One Cagey Cat: WSJ Interviews FCC Chair Michael Powell

  • One Cagey Cat: WSJ Interviews FCC Chair Michael Powell
    Like many crafty politicians, Michael Powell seems to be hard to pin down at times. This interview from today’s Wall Street Journal does nothing to clarify. Some choice quotes:

    “I take the view that the public interest infects everything I do. Every decision I make, I will argue to the last day I am here, I am taking in the name of the public — not in the name of some company and not in the name of some consumer-interest group.”
    “The thing that often gets left out of the debate is that the American form of capitalism and markets is absolutely not laissez faire. I bristle mightily when I see people describe any view of mine as laissez faire.”
    “Markets are extremely capable of harming consumers, and you need to be extremely vigilant about that. I don’t have any expectation that anyone pursuing profit is doing so out of the goodness of his heart. They will do whatever they think will maximize their self-interest.”
    “Take diversity. There’s no question that if one person owns everything, it’s probably not diversity. It’s also true that if every single distribution outlet were owned by a different person, that would be the ultimate in diversity, but it might not be economically sustainable…. When the commission says you can own two stations in a market that has eight voices left, why eight and not nine?”
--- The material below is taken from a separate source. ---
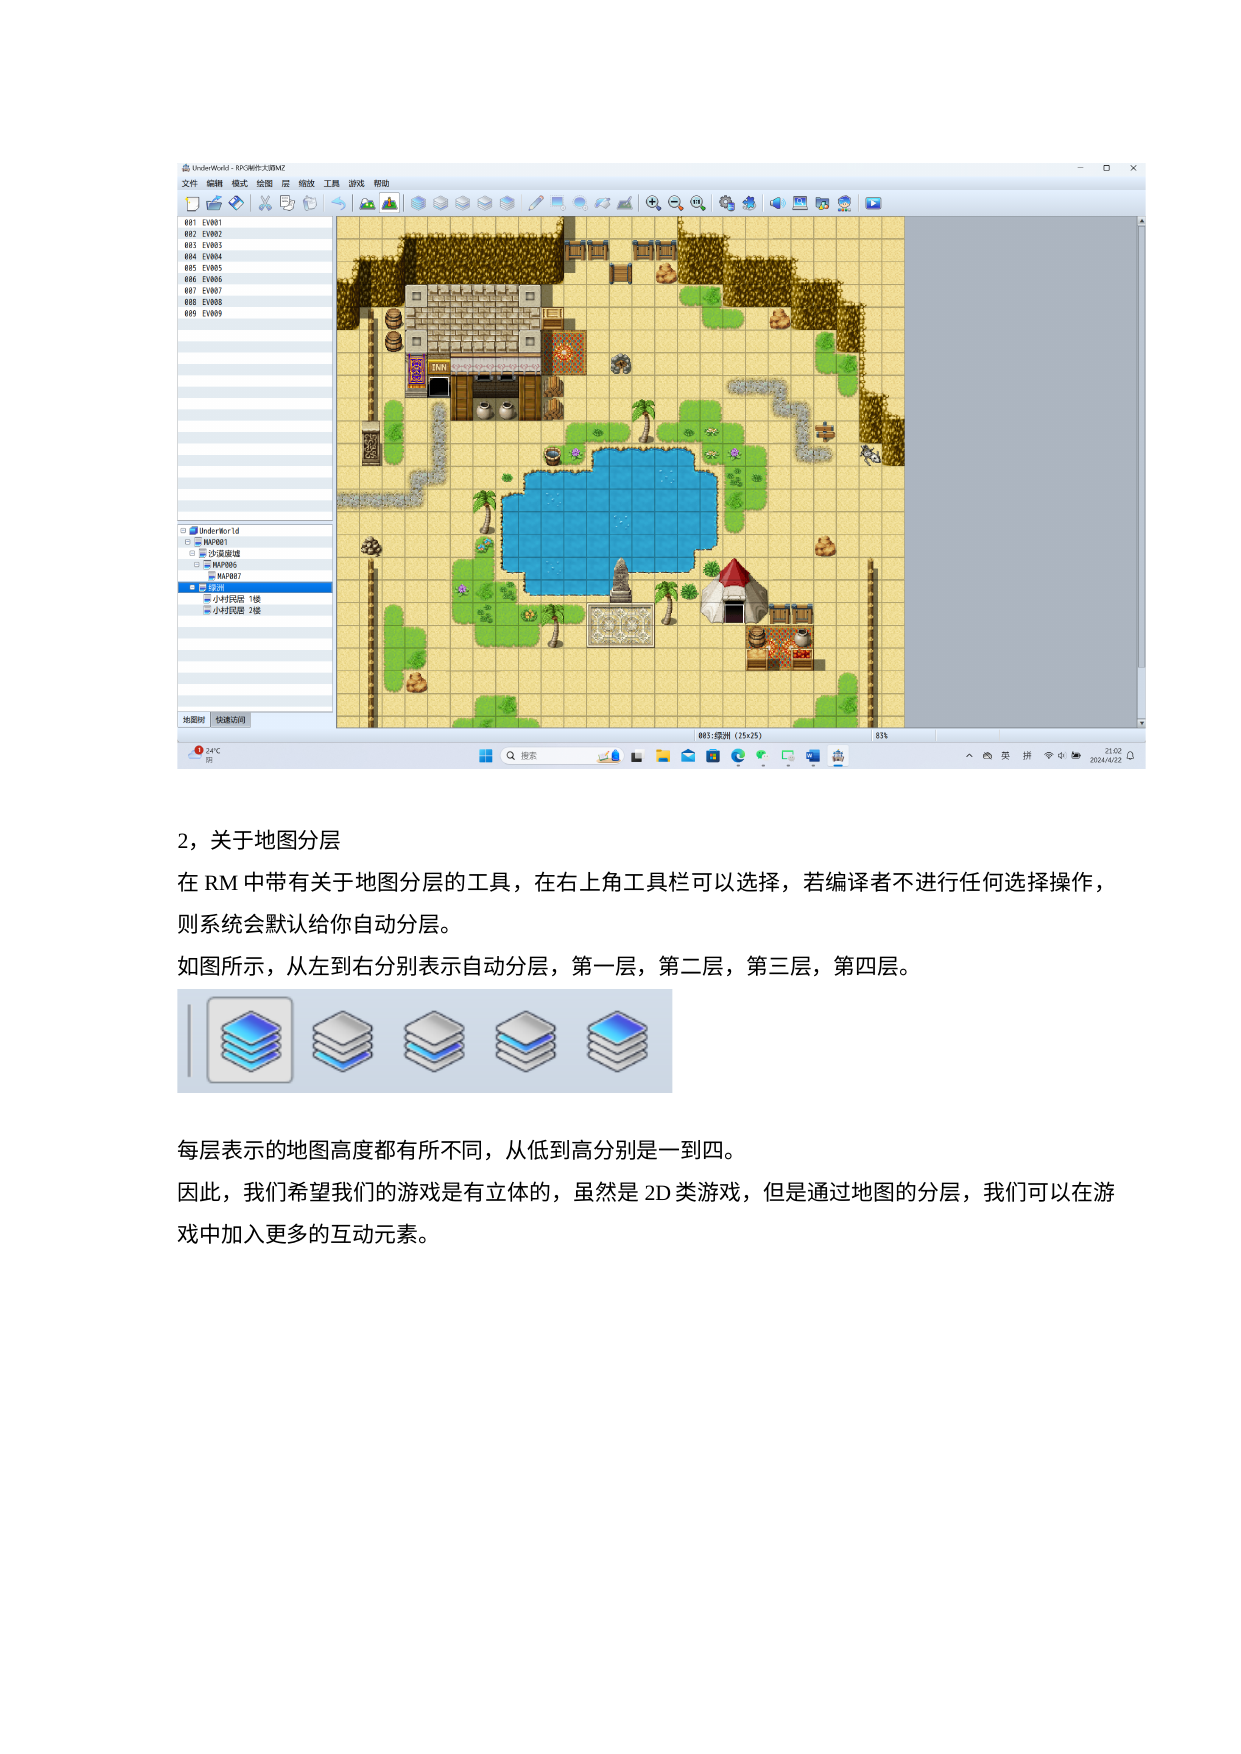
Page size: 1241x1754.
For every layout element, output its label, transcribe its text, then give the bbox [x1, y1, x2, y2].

    All these are quotes from a guy who is pushing to eliminate ownership limits on media, and who recently gave Rupert Murdoch a second exception to current ownership rules, allowing him to own two TV stations and a newspaper in NYC (For everyone else, you can’t even own a TV and newspaper (unless you’re Murdoch)).

    Overall the guy comes off as a kind of pragmatist, but I don’t mean that as a compliment. He may be sincere when he says that a better way to rationalize limits must be thought out by “creating a better foundation and a more rigorous way of making these evaluations,” but I’m suspicious because he wants to first throw out the existing evaluations and limits before building this new “foundation.” Unfortunately, it sounds like a great way to put off ’til later what you actually never intend to do.

    In fact, I think this quote near the end of the interview is most telling: “I am a believer that there is increasing evidence of serial monopoly in technology markets.” Well, a monopoly is still a monopoly–and in effect, there’s no difference between one company having it for 50 years, or 5 each for ten.